Когда она впервые позвонила в редакцию, первой реакцией на ее рассказ было примчаться к ней в комнату, изучить все имеющиеся документы, расписать про дочь. Но Людмила Алексеевна категорически не хочет, чтобы в газете клеймили ее родных. Даже свою фамилию не называет и телефон дочери не дает (а жаль, возможно, при личном общении выяснились бы другие подробности этой ситуации), чтобы публично не опозорить родню.
Вспоминается притча Омара Хайяма про материнское сердце, которое сын вынул из груди матери в угоду злой красавице, да так торопился, что упал. Сердце рассыпалось на тысячу кусков, и каждый из них спрашивал: «Ты не ушибся, сынок?» Вот так и в ситуации с Людмилой Алексеевной – погибая от одиночества, обманутая и преданная самыми родными людьми, она боится навредить им даже словом, боится пожаловаться и попросить помощи. Эту публикацию я подготовила без разрешения – сил слышать этот плач в телефоне уже нет. Захотелось посоветоваться с читателями: чем можно помочь одинокому пожилому человеку в такой ситуации?

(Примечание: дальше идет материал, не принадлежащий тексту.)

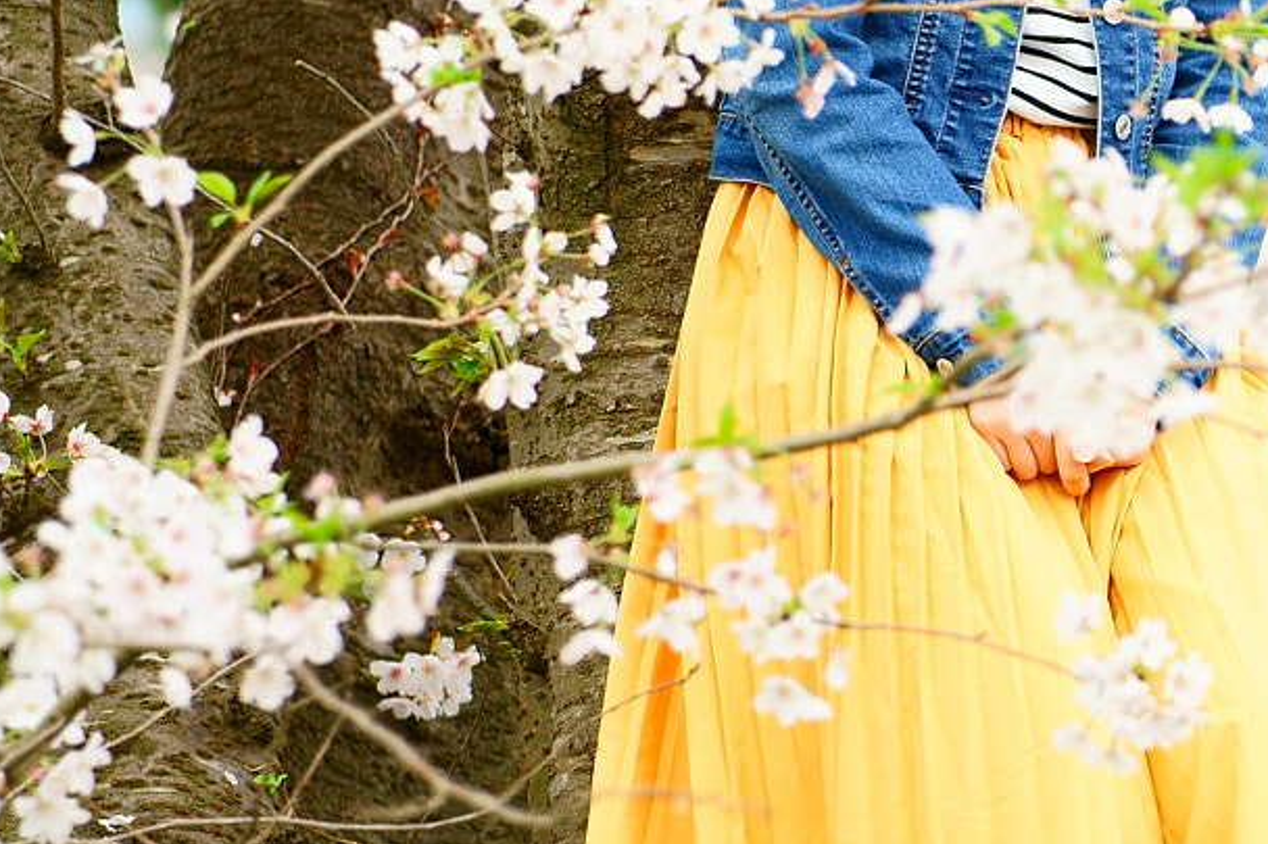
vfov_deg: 5.2
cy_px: 106
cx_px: 1591
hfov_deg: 7.8
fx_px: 9260
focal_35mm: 263
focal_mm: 100
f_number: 5.6
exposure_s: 1/100
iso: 100
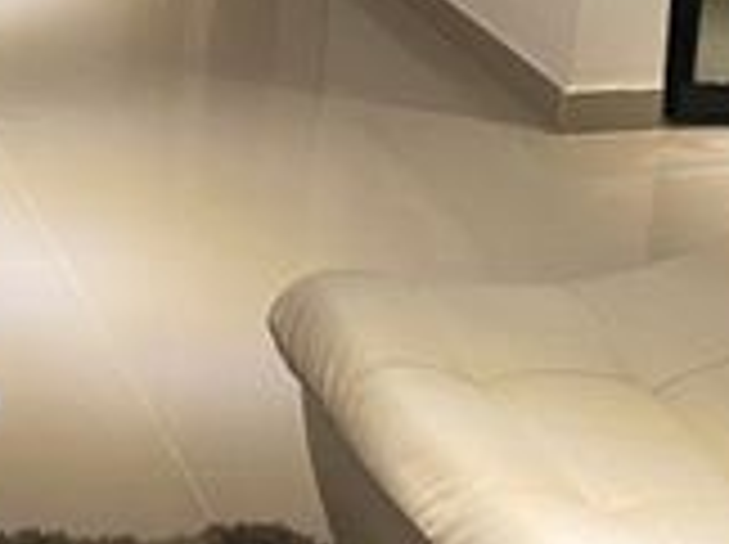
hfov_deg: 17.3
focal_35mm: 107
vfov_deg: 12.6
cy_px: -414
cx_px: -223
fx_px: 2250
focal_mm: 4.25
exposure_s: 1/40
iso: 320
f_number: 1.8
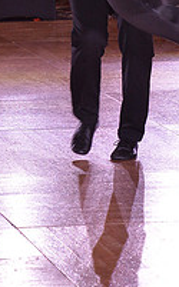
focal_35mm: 300
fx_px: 2350
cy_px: -56
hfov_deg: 4.4
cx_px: 107
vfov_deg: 7.0
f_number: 7.1
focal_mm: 102
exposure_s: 1/250
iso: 2000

Пока мы с ней договорились так: она регулярно звонит и рассказывает свои новости. Если что-то в действиях окружающих людей и приезжающих родственников ей покажется странным, страшным, подозрительным, она тoже сразу звонит в газету. Мы подъедем на место – попытаемся прояснить ситуацию. Дочери по телефону она сказала, что заручилась поддержкой журналистов. Та жутко обиделась на эти слова. Недавно позвонила и предложила матери перевезти ее в Иркутск. Может, не всё так плохо?